The FDA “supervises” a multi-billion dollar drug industry; an industry which is also the largest source of the agencies’ funding.

So, for FDA employees (including the people who ultimately approve or withdraw drugs), they are putting bread on their families’ tables by trying to control the companies putting bread on their families’ tables.

It is a perverted system in many ways. Can it continue to work? I think this is the only way it is going to work; certainly for the foreseeable future. It simply does not make sense to dedicate government funding to the FDA that will make up for the industry funding – at least not in these economic times.

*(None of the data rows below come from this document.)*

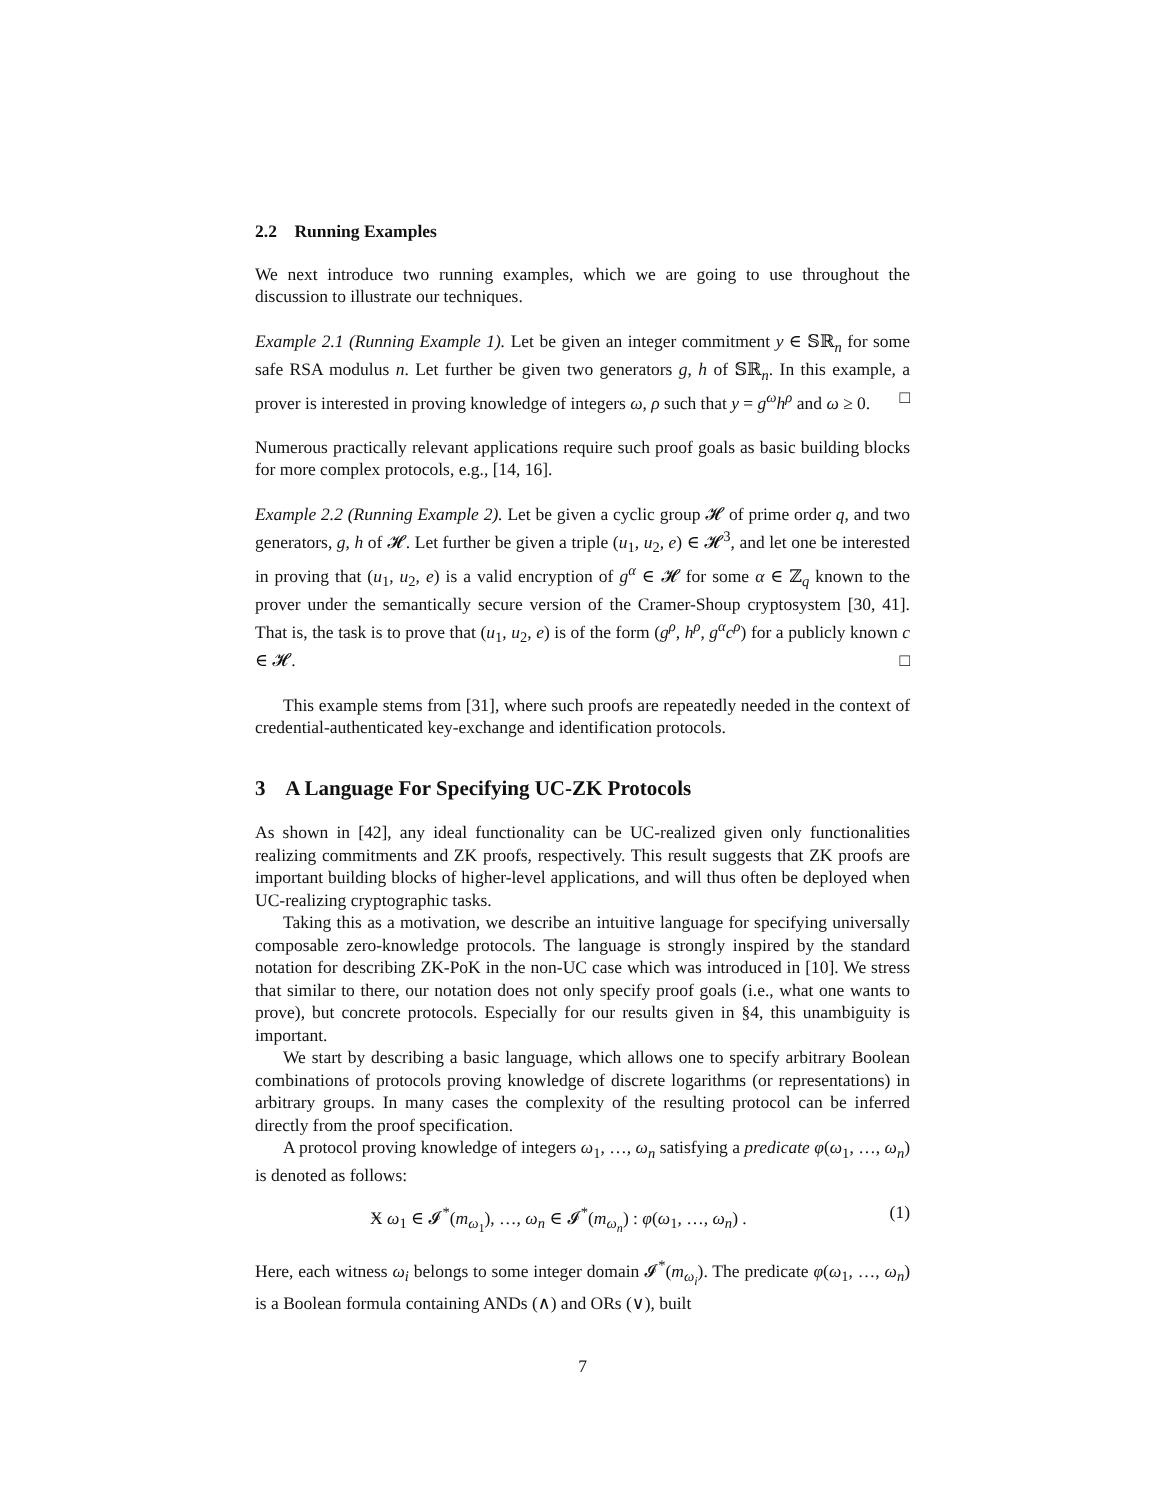2.2 Running Examples
We next introduce two running examples, which we are going to use throughout the discussion to illustrate our techniques.
Example 2.1 (Running Example 1). Let be given an integer commitment y ∈ 𝕊ℝ<sub>n</sub> for some safe RSA modulus n. Let further be given two generators g, h of 𝕊ℝ<sub>n</sub>. In this example, a prover is interested in proving knowledge of integers ω, ρ such that y = g<sup>ω</sup>h<sup>ρ</sup> and ω ≥ 0. □
Numerous practically relevant applications require such proof goals as basic building blocks for more complex protocols, e.g., [14, 16].
Example 2.2 (Running Example 2). Let be given a cyclic group 𝓗 of prime order q, and two generators, g, h of 𝓗. Let further be given a triple (u<sub>1</sub>, u<sub>2</sub>, e) ∈ 𝓗<sup>3</sup>, and let one be interested in proving that (u<sub>1</sub>, u<sub>2</sub>, e) is a valid encryption of g<sup>α</sup> ∈ 𝓗 for some α ∈ ℤ<sub>q</sub> known to the prover under the semantically secure version of the Cramer-Shoup cryptosystem [30, 41]. That is, the task is to prove that (u<sub>1</sub>, u<sub>2</sub>, e) is of the form (g<sup>ρ</sup>, h<sup>ρ</sup>, g<sup>α</sup>c<sup>ρ</sup>) for a publicly known c ∈ 𝓗. □
This example stems from [31], where such proofs are repeatedly needed in the context of credential-authenticated key-exchange and identification protocols.
3 A Language For Specifying UC-ZK Protocols
As shown in [42], any ideal functionality can be UC-realized given only functionalities realizing commitments and ZK proofs, respectively. This result suggests that ZK proofs are important building blocks of higher-level applications, and will thus often be deployed when UC-realizing cryptographic tasks.
Taking this as a motivation, we describe an intuitive language for specifying universally composable zero-knowledge protocols. The language is strongly inspired by the standard notation for describing ZK-PoK in the non-UC case which was introduced in [10]. We stress that similar to there, our notation does not only specify proof goals (i.e., what one wants to prove), but concrete protocols. Especially for our results given in §4, this unambiguity is important.
We start by describing a basic language, which allows one to specify arbitrary Boolean combinations of protocols proving knowledge of discrete logarithms (or representations) in arbitrary groups. In many cases the complexity of the resulting protocol can be inferred directly from the proof specification.
A protocol proving knowledge of integers ω<sub>1</sub>, …, ω<sub>n</sub> satisfying a predicate φ(ω<sub>1</sub>, …, ω<sub>n</sub>) is denoted as follows:
Ӿ ω<sub>1</sub> ∈ 𝓘<sup>*</sup>(m<sub>ω<sub>1</sub></sub>), …, ω<sub>n</sub> ∈ 𝓘<sup>*</sup>(m<sub>ω<sub>n</sub></sub>) : φ(ω<sub>1</sub>, …, ω<sub>n</sub>) . (1)
Here, each witness ω<sub>i</sub> belongs to some integer domain 𝓘<sup>*</sup>(m<sub>ω<sub>i</sub></sub>). The predicate φ(ω<sub>1</sub>, …, ω<sub>n</sub>) is a Boolean formula containing ANDs (∧) and ORs (∨), built
7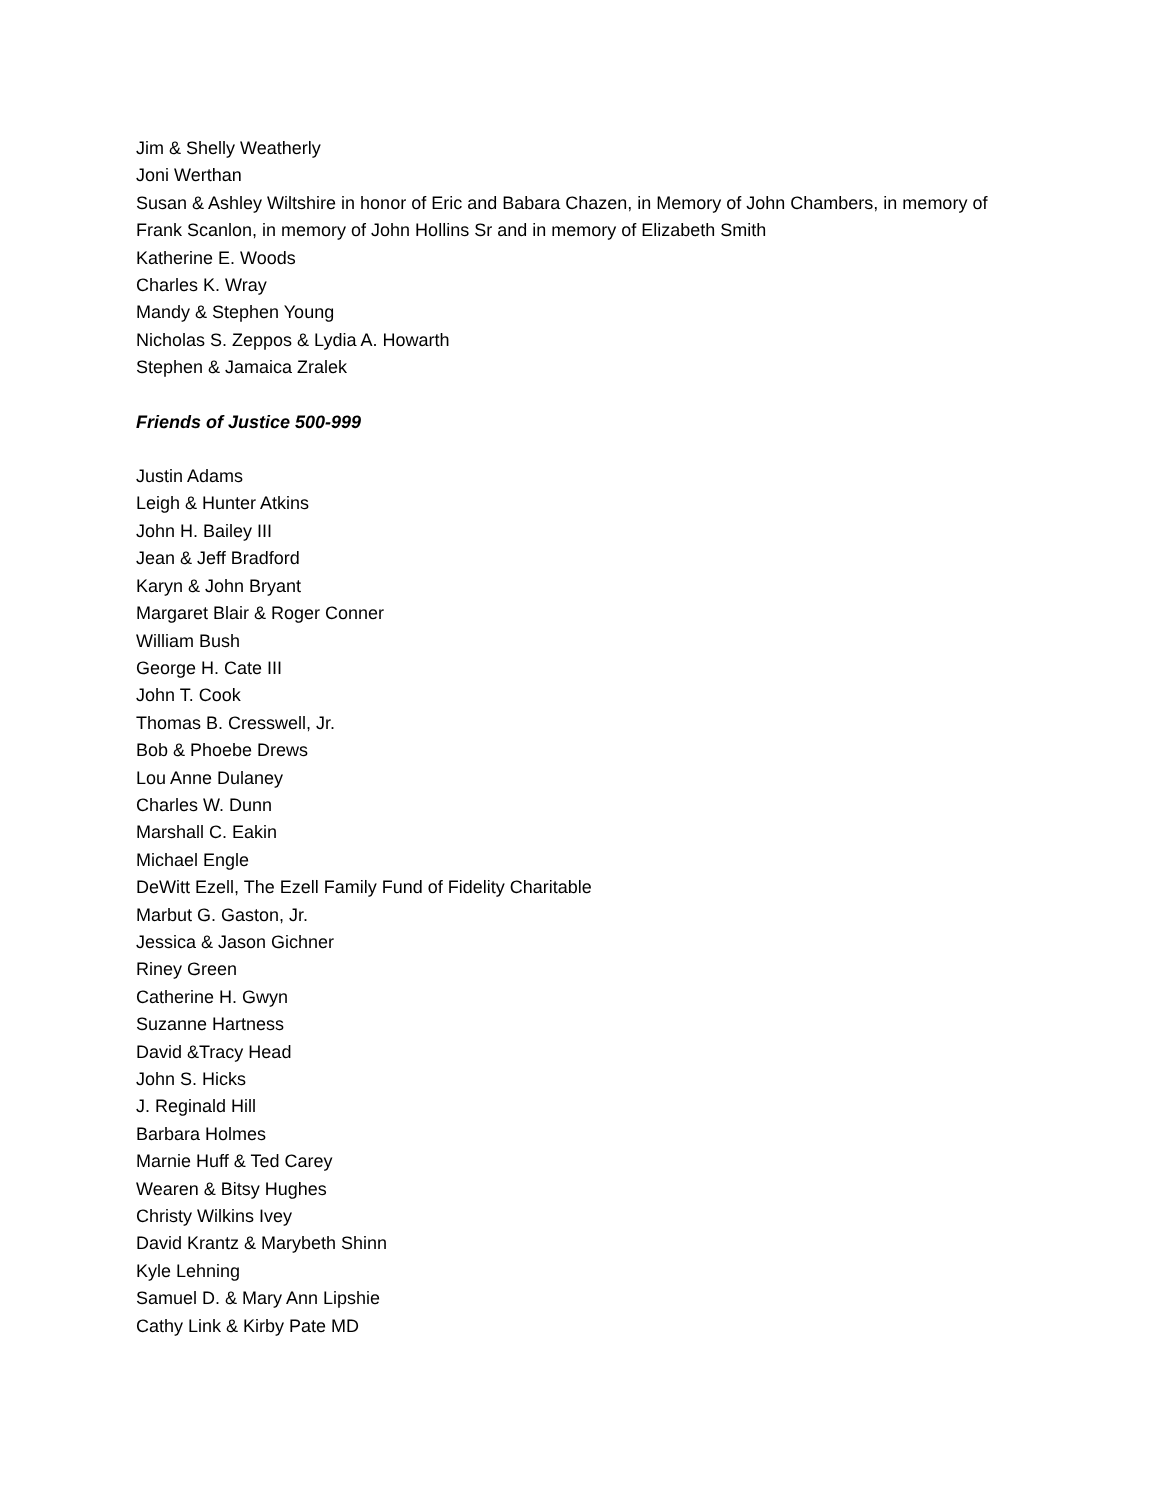Jim & Shelly Weatherly
Joni Werthan
Susan & Ashley Wiltshire in honor of Eric and Babara Chazen, in Memory of John Chambers, in memory of Frank Scanlon, in memory of John Hollins Sr and in memory of Elizabeth Smith
Katherine E. Woods
Charles K. Wray
Mandy & Stephen Young
Nicholas S. Zeppos & Lydia A. Howarth
Stephen & Jamaica Zralek
Friends of Justice 500-999
Justin Adams
Leigh & Hunter Atkins
John H. Bailey III
Jean & Jeff Bradford
Karyn & John Bryant
Margaret Blair & Roger Conner
William Bush
George H. Cate III
John T. Cook
Thomas B. Cresswell, Jr.
Bob & Phoebe Drews
Lou Anne Dulaney
Charles W. Dunn
Marshall C. Eakin
Michael Engle
DeWitt Ezell, The Ezell Family Fund of Fidelity Charitable
Marbut G. Gaston, Jr.
Jessica & Jason Gichner
Riney Green
Catherine H. Gwyn
Suzanne Hartness
David &Tracy Head
John S. Hicks
J. Reginald Hill
Barbara Holmes
Marnie Huff & Ted Carey
Wearen & Bitsy Hughes
Christy Wilkins Ivey
David Krantz & Marybeth Shinn
Kyle Lehning
Samuel D. & Mary Ann Lipshie
Cathy Link & Kirby Pate MD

Essentially, drug manufacturers perform clinical studies under the approval process of the FDA. The manufacturers report the results of the clinical studies to the FDA. The FDA tries to make sure the results reported comport to the data they have received and approve or disapprove the drug.

The system works if the drug manufacturer reports honest data generated by informed and honest laboratory testing and clinical trials. So, the fox may not be guarding the hen house, but the fox certainly gets to hang out there.

The FDA has recently announced that Abbott Labs “withdrew” its drug, Meridia. Meridia is a weight loss drug that did not really impact weight loss all that much, but its increased risk of cardiac and stroke finally got the attention of the FDA.

It was 2004 when Dr. David Graham, a reviewer at the FDA and the man who sounded the alarm about the dangers of Vioxx, went public to warn about the risks of Meridia and five other drugs — the anti-cholesterol drug Crestor, the pain pill Bextra, the obesity pill Meridia, the asthma drug Serevent and the acne drug Accutane.

When Dr. Graham sounded the alarm, he faced staunch criticism, even from his own colleagues:

“Dr. Steven Galson, the director of the F.D.A.’s center for drug evaluation and research and one of the agency’s top civil servants, later said that Dr. Graham’s new numbers “constitute junk science” and were “irresponsible.” Dr. Graham, with more than 20 years of service with the Food and Drug Administration, cited the anti-cholesterol drug Crestor, the pain pill Bextra, the obesity pill Meridia, the asthma drug Serevent and the acne drug Accutane. Makers of each drug defended the medicines as safe.”

“Dr. Sandra Kweder, deputy director of the F.D.A.’s office of new drugs, told the panel that Dr. Graham was not describing “the F.D.A. that I know” and that she did not see the five drugs he cited as “more concerning than any others.”

Since FDA officials made their 2004 pronouncements, we have gone through Vioxx, Serevent, Accutane and now Meridia that have been demonstrated to have unreasonably increased risks to patients.

So can drug regulation work in its current form? It can if the people inside the FDA are more concerned about public safety (think Dr. Graham) and less concerned about drug makers’ profits (think the colleagues). It requires an administration that is not dedicated to being the handmaidens of corporate America. And, it requires hiring more “Dr. Grahams”.